[Lustre-discuss] Problems patching fs/jbd/checkpoint.c in RHEL4 2.6.9-67.0.4 kernel

Tue Mar 18 10:44:55 PDT 2008

My manual patching of the rejects in checkpoint.c didn't work out; a
delete of 10,000 files caused a panic (in any ext fs, not just
Lustre).

In the new checkpoint.c, two routines expected by the patch no longer
exist: __cleanup_transaction and __flush_buffer.

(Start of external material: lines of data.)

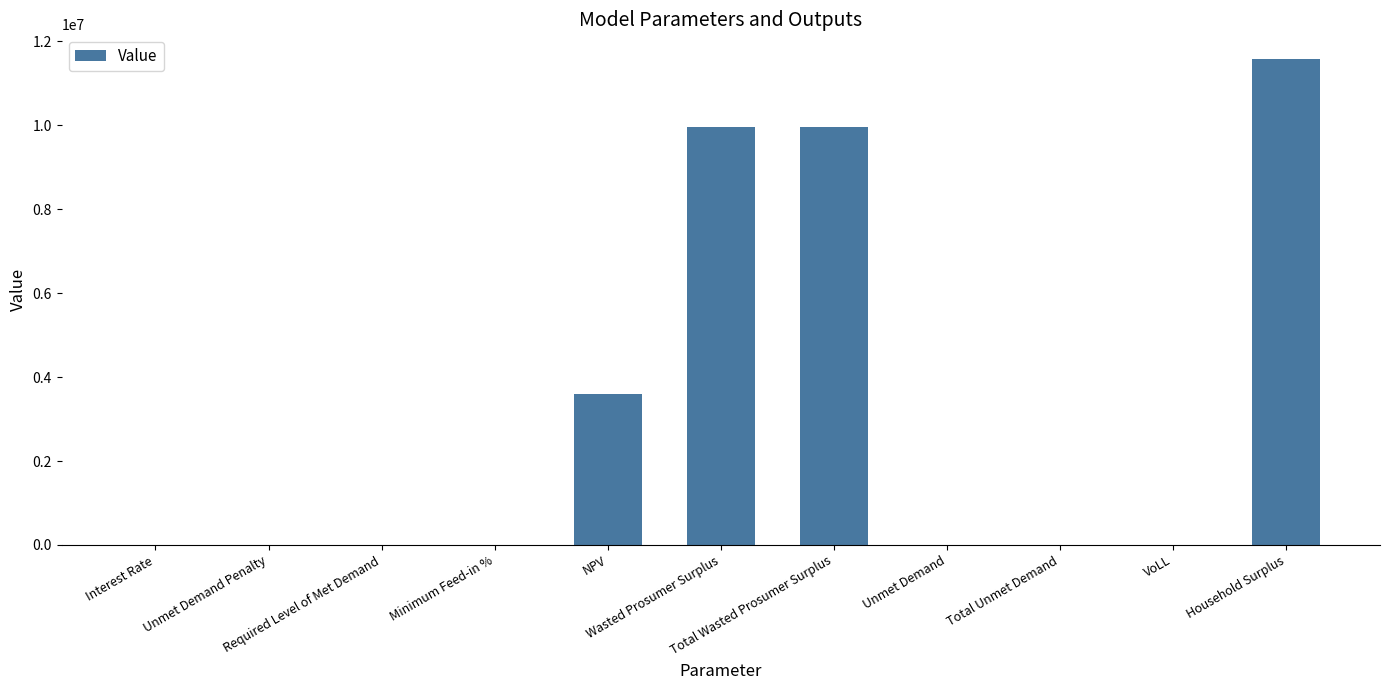

What is the greatest value displayed?

11587173.6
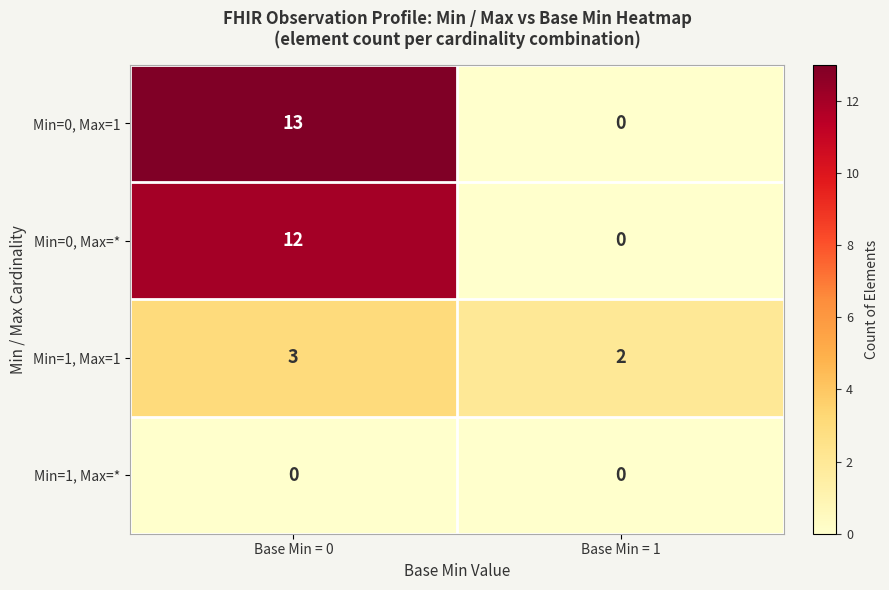

Which category has the highest value across all series?

Base Min = 0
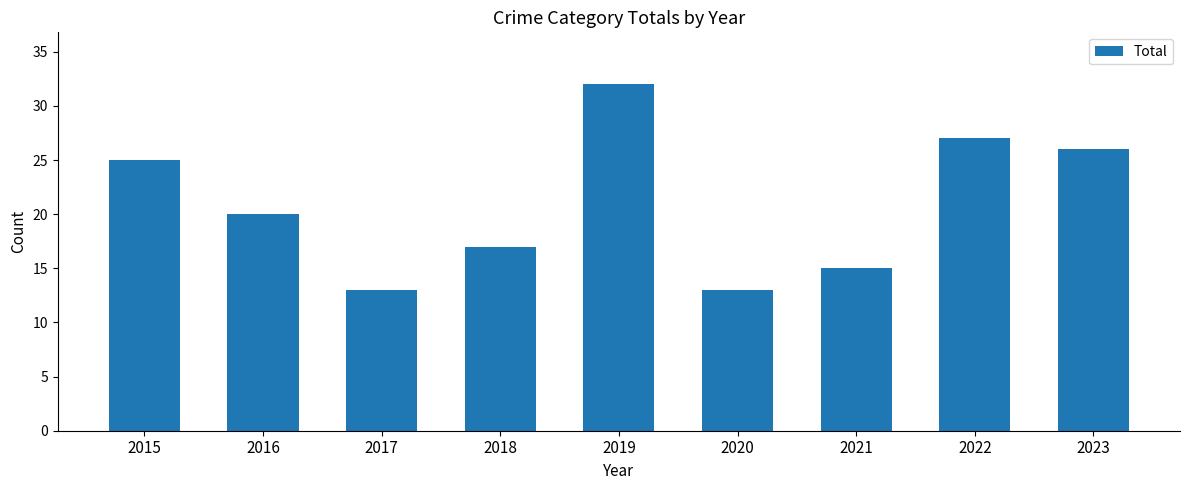

Which has a higher value, 2022 or 2023?

2022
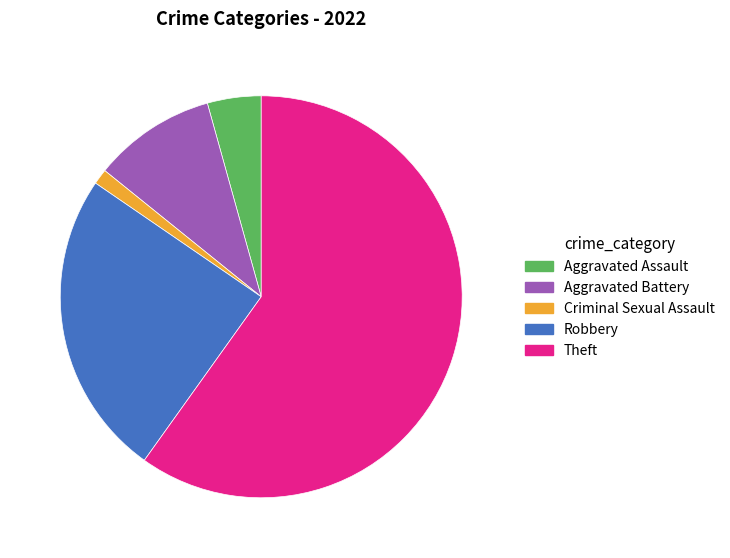

Is the sum of Criminal Sexual Assault and Aggravated Assault greater than half?

No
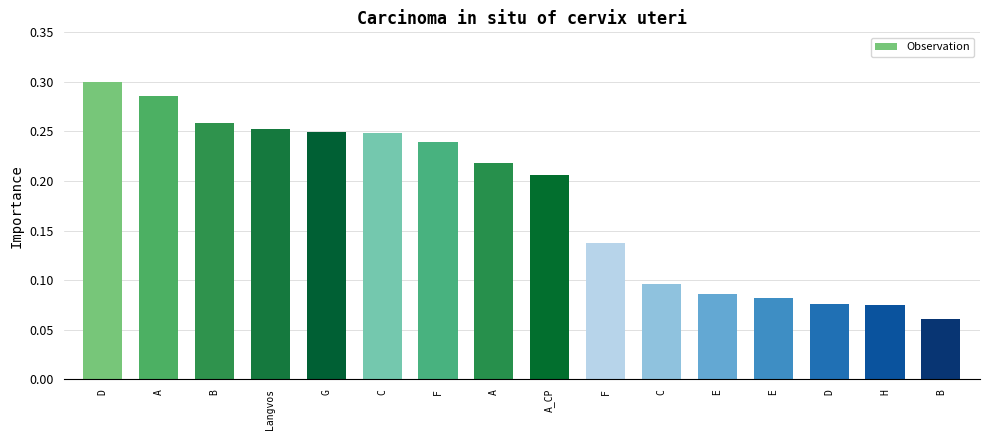

At which category does the chart reach its minimum across all series?

B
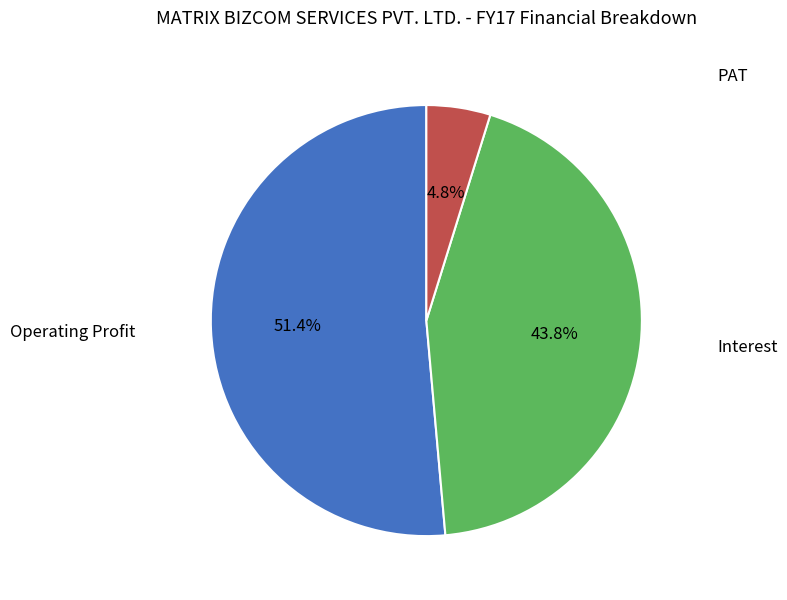

Is there a majority slice in this chart?

Yes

I can avoid the panic if I omit (don't try to manually patch) the following:

Index: linux-2.6.9/fs/jbd/checkpoint.c
===================================================================

--- linux-2.6.9.orig/fs/jbd/checkpoint.c
+++ linux-2.6.9/fs/jbd/checkpoint.c
@@ -166,6 +166,7 @@ static int __cleanup_transaction(journal
                        transaction_t *t = jh->b_transaction;
                        tid_t tid = t->t_tid;

+                       transaction->t_chp_stats.cs_forced_to_close++;
                        spin_unlock(&journal->j_list_lock);
                        jbd_unlock_bh_state(bh);
                        log_start_commit(journal, tid);
@@ -226,7 +227,7 @@ __flush_batch(journal_t *journal, struct
  */
 static int __flush_buffer(journal_t *journal, struct journal_head *jh,
                        struct buffer_head **bhs, int *batch_count,
-                       int *drop_count)
+                       int *drop_count, transaction_t *transaction)
 {
        struct buffer_head *bh = jh2bh(jh);
        int ret = 0;
@@ -247,6 +248,7 @@ static int __flush_buffer(journal_t *jou
                set_buffer_jwrite(bh);
                bhs[*batch_count] = bh;
                jbd_unlock_bh_state(bh);
+               transaction->t_chp_stats.cs_written++;
                (*batch_count)++;
                if (*batch_count == NR_BATCH) {
                        __flush_batch(journal, bhs, batch_count);
@@ -315,6 +317,8 @@ int log_do_checkpoint(journal_t *journal
                tid_t this_tid;

                transaction = journal->j_checkpoint_transactions;
+               if (transaction->t_chp_stats.cs_chp_time == 0)
+                       transaction->t_chp_stats.cs_chp_time = CURRENT_MSECS;
                this_tid = transaction->t_tid;
                jh = transaction->t_checkpoint_list;
                this_tid = transaction->t_tid;
                jh = transaction->t_checkpoint_list;
                last_jh = jh->b_cpprev;
@@ -331,7 +335,8 @@ int log_do_checkpoint(journal_t *journal
                                retry = 1;
                                break;
                        }
-                       retry = __flush_buffer(journal, jh, bhs,
&batch_count, &drop_count);
+                       retry = __flush_buffer(journal, jh, bhs, &batch_count,
+                                       &drop_count, transaction);
                } while (jh != last_jh && !retry);

                if (batch_count) {

How critical are/were these patches?

Thanks,

Chris